DOCUMENT SECTION »
━━━━━━━━━━━━━━━━
These scripts are copied directly from the RocksDB benchmark page referenced above. The changes are operation count and cache size. The original had a cache size of 100MB configured.

Fill Sequential:

#!/bin/bash

RESULT_DIR=results
echo "Load 1B keys sequentially into database....."
bpl=10485760;overlap=10;mcz=2;del=300000000;levels=6;ctrig=4; delay=8; stop=12; wbn=3; mbc=20; mb=67108864;wbs=134217728; dds=0; sync=0; r=50000000; t=1; vs=800; bs=65536; cs=1000000000; of=500000; si=1000000; ./db_bench --benchmarks=fillseq --disable_seek_compaction=1 --mmap_read=0 --statistics=1 --histogram=1 --num=$r --threads=$t --value_size=$vs --block_size=$bs --cache_size=$cs --bloom_bits=10 --cache_numshardbits=4 --open_files=$of --verify_checksum=1 --db=$RESULT_DIR --sync=$sync --disable_wal=1 --compression_type=snappy --stats_interval=$si --compression_ratio=50 --disable_data_sync=$dds --write_buffer_size=$wbs --target_file_size_base=$mb --max_write_buffer_number=$wbn --max_background_compactions=$mbc --level0_file_num_compaction_trigger=$ctrig --level0_slowdown_writes_trigger=$delay --level0_stop_writes_trigger=$stop --num_levels=$levels --delete_obsolete_files_period_micros=$del --min_level_to_compress=$mcz --max_grandparent_overlap_factor=$overlap --stats_per_interval=1 --max_bytes_for_level_base=$bpl --use_existing_db=0

du -s -k $RESULT_DIR

Fill Random:

#!/bin/bash

RESULT_DIR=results
echo "Bulk load database into L0...."
━━━━━━━━━━━━━━━━
DATA UNDER STUDY »
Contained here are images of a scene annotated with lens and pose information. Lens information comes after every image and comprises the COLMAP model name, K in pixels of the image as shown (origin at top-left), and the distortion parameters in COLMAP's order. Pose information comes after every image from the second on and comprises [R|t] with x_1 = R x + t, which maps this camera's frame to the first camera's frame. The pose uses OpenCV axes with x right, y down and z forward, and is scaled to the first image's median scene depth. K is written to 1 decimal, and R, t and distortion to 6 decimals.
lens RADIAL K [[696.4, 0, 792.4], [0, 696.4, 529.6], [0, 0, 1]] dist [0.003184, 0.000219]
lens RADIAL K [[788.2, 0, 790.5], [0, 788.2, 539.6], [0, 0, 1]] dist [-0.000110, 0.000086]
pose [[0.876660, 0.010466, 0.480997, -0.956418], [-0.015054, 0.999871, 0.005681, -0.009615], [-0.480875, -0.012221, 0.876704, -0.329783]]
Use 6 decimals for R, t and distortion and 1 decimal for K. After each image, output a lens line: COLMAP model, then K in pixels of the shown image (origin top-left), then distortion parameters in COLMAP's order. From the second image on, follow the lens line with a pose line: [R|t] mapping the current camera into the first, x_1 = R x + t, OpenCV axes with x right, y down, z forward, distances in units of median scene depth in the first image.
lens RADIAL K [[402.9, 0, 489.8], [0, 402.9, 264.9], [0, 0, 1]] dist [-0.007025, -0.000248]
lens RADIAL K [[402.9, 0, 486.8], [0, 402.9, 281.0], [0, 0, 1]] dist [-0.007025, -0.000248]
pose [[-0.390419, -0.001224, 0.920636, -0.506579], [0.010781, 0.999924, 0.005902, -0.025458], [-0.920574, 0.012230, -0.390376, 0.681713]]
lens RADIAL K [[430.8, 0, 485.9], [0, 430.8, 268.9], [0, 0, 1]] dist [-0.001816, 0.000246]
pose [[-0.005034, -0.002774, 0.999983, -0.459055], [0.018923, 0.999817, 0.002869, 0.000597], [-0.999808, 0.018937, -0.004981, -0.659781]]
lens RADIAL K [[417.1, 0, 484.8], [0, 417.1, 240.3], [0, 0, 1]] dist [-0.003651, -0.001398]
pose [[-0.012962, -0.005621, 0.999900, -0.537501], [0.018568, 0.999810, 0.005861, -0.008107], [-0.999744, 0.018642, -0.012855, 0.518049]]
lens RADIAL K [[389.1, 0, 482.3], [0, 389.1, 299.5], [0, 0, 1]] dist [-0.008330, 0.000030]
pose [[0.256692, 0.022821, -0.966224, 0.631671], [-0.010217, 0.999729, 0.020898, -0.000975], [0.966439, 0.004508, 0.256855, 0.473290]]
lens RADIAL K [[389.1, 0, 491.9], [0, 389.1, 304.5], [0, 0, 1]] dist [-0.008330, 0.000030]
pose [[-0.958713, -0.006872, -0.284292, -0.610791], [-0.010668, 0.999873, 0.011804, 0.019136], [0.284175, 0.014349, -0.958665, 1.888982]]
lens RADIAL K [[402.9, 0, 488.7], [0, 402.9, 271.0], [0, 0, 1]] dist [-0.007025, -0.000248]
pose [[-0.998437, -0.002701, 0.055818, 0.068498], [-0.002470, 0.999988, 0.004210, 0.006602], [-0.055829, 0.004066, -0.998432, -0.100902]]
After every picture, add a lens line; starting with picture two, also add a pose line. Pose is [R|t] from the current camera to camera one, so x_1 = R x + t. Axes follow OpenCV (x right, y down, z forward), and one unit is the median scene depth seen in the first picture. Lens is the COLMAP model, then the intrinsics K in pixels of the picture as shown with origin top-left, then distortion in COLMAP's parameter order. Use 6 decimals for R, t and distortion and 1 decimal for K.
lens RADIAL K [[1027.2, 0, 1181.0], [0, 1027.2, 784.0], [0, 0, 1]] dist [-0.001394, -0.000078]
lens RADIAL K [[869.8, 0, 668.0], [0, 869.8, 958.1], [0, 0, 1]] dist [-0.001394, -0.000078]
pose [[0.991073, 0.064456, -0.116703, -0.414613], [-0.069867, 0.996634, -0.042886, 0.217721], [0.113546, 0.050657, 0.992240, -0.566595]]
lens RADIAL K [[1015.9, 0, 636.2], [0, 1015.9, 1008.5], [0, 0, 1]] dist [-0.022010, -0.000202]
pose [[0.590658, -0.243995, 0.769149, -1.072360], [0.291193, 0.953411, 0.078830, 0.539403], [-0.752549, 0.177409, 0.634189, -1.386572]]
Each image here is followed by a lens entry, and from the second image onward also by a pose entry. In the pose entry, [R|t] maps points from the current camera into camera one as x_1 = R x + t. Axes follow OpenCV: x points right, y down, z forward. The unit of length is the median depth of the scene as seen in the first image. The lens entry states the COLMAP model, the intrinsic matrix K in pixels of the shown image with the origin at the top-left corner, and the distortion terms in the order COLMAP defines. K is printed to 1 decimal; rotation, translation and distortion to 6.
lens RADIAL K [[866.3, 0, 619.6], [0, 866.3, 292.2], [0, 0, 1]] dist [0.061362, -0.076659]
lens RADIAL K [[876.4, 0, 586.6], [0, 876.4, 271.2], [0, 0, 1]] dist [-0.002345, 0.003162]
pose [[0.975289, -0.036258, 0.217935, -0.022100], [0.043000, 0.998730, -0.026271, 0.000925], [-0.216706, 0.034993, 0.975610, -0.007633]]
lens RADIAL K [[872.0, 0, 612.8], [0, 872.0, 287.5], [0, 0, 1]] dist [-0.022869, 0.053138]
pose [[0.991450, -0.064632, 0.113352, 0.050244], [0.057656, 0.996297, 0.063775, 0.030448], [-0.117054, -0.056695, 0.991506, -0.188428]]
━━━━━━━━━━━━━━━━
TASK »
Return the passage of the RocksDB benchmark text starting at the words "These scripts are" and ending after "of 100MB configured.", copied character for character.

WRITTEN ANSWER »
These scripts are copied directly from the RocksDB benchmark page referenced above. The changes are operation count and cache size. The original had a cache size of 100MB configured.